Digital USPs hit the campaign bullseye
We can already optimise a TV campaign to a high degree using analogue media. As digitalisation has gained ground, TV campaigns have lost around 10% net coverage. However, if I invest 25% of the TV budget in niche channels, I get greater coverage than before because I can specifically target special interest groups. Online, the potential for individualisation is, of course, much higher. If an algorithm analyses the online success of a TV commercial over a week, we can generate up to 70% more TV-induced online sales in e-commerce by playing out the commercial on other channels and in other time slots. We’ve also found out that online advertising for a brand is improved by up to 30% when it is shown more often in the half-hour following the TV ad. And if I then tailor an online video to individual users with dynamic creation, the digital campaign can be 150% more effective! Google, Facebook and the like have made some weighty promises – and as a media agency, we can now actually keep them. Yes, online attention span for advertising messages may be minimal, and user attention may indeed switch to another screen as soon as a commercial break comes on. But we can turn the fragmentation problem to our advantage, generating efficiency potential like never before, as long as we use the latest technologies to join up media intelligently in the planning stages.

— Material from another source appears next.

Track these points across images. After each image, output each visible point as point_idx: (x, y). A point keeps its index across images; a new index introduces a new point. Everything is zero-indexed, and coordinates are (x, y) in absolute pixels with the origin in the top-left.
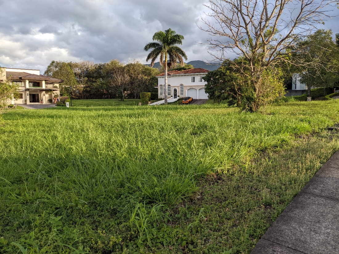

Artificial intelligence and automated advertising will give the advertising industry a huge boost in terms of effectiveness. But do we really want to let the algorithms take over? If we do, we’re just creating more opportunities for problems like ad fraud and fake news. Do we really want to keep blindly throwing money at Google and Facebook, making ourselves dependent on big businesses in the US? Our statistics prove that media planning in a fragmented media landscape, where every user has access to multiple screens, can only work well if it crosses media boundaries. Neither the super-fragmented internet, nor analogue media will be capable of bringing about a revolution in advertising efficiency in the future – at least not if they continue to be treated as two entirely different entities. But if we use synergies from both the old world and the new, we’ll soon find that the key to advertising won’t be how relentless your advertising strategy is, but how relevant.